- THE TASK:
Give back each line of the data exactly as it reads, minus the pictures.

- MATERIAL SUPPLIED:
________
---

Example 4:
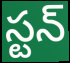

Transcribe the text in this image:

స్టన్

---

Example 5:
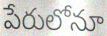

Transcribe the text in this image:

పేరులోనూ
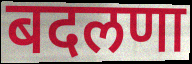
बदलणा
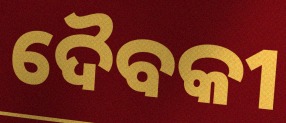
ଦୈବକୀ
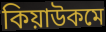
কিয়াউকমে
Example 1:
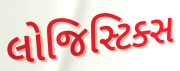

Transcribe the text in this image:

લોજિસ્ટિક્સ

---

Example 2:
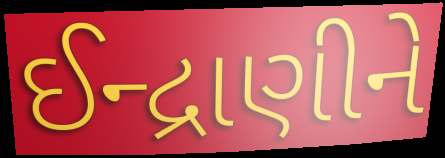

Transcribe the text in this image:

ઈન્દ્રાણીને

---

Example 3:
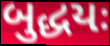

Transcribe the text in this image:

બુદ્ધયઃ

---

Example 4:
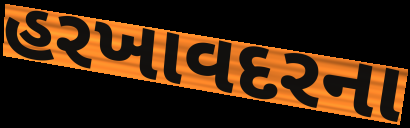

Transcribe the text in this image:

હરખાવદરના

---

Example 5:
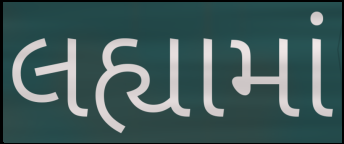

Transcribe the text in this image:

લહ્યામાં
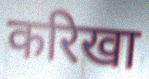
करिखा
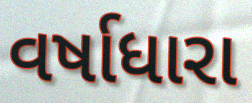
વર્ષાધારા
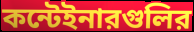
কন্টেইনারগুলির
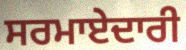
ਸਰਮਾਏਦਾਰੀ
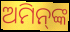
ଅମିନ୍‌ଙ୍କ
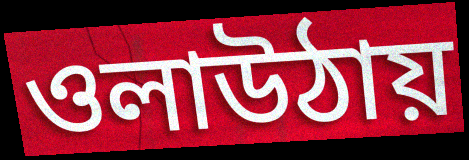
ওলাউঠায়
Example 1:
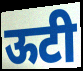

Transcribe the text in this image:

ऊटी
________
- TASK ANSWER:
---

Example 4:

Transcribe the text in this image:

స్టన్

---

Example 5:

Transcribe the text in this image:

పేరులోనూ
बदलणा
ଦୈବକୀ
কিয়াউকমে
Example 1:

Transcribe the text in this image:

લોજિસ્ટિક્સ

---

Example 2:

Transcribe the text in this image:

ઈન્દ્રાણીને

---

Example 3:

Transcribe the text in this image:

બુદ્ધયઃ

---

Example 4:

Transcribe the text in this image:

હરખાવદરના

---

Example 5:

Transcribe the text in this image:

લહ્યામાં
करिखा
વર્ષાધારા
কন্টেইনারগুলির
ਸਰਮਾਏਦਾਰੀ
ଅମିନ୍‌ଙ୍କ
ওলাউঠায়
Example 1:

Transcribe the text in this image:

ऊटी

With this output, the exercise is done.